Le Medef souligne que la France a choisi de ne pas accorder de valeur constitutionnelle à ses engagements de réduction du déficit public, fixé à moins de 3 % du PIB pour 2029. Pour remédier à cette situation, l'organisation propose d'instaurer une « règle d'or constitutionnelle » à partir de 2030. Selon leur analyse, les dépassements budgétaires visibles sont la preuve que la simple sensibilisation aux questions budgétaires n'est pas suffisante. En plus, les mécanismes européens actuels, jugés inefficaces, n'incitent pas les gouvernements à limiter leurs dépenses, note le Medef.

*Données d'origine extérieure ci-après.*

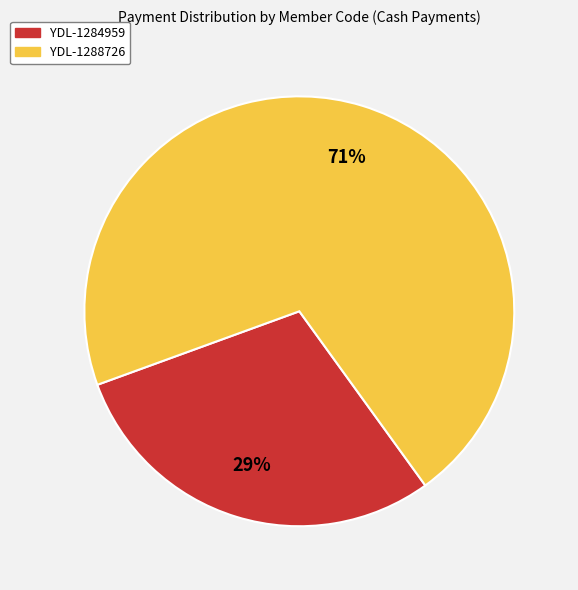

Count the number of slices in the pie.

2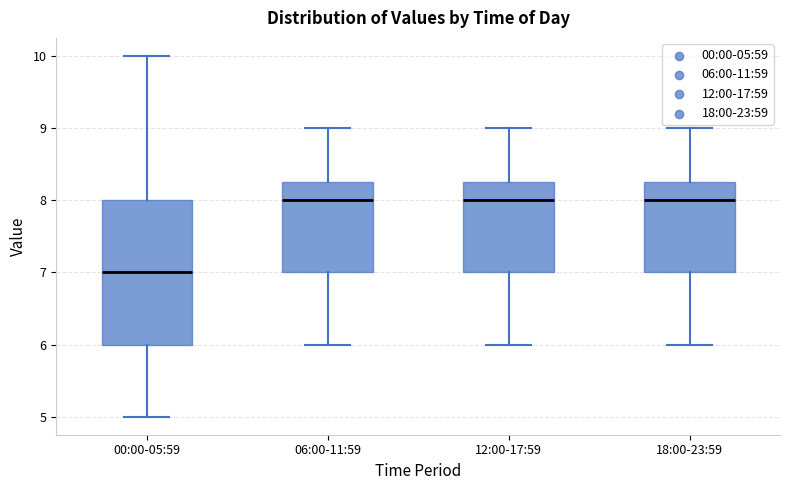

Reading left to right, read every box against the y-axis: the position of its median line, the range the box covers, and the ends of its whiskers. The values are not printed on the chart, so give them approximately, as read against the axis.

00:00-05:59: median 7.0, box 6.0 to 8.0, whiskers 5.0 to 10.0
06:00-11:59: median 8.0, box 7.0 to 8.3, whiskers 6.0 to 9.0
12:00-17:59: median 8.0, box 7.0 to 8.3, whiskers 6.0 to 9.0
18:00-23:59: median 8.0, box 7.0 to 8.3, whiskers 6.0 to 9.0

L'organisation suggère de fixer un seuil maximal de déficit structurel, exempt de considérations conjoncturelles, afin de faciliter le désendettement. Par exemple, si l'on vise un déficit stabilisant de 2,8 % en 2026, il serait logique de limiter le déficit structurel à 1,5 % du PIB pour permettre une réduction significative de la dette. Or, les prévisions actuelles du gouvernement envisagent un déficit public à 5 % pour cette année, dont 4,7 % rien que pour le déficit structurel.
Ces positions reflètent des préoccupations partagées parmi les économistes, qui soulignent combien il est essentiel d'instaurer des règles budgétaires solides pour garantir la pérennité des finances publiques. L'Institut **France Stratégie** a également noté que des réformes structurelles sont indispensables pour redresser la barre. La mise en œuvre d'une telle règle pourrait ainsi apporter la clarté attendue dans la gestion budgétaire, tant pour les acteurs économiques que pour les citoyens.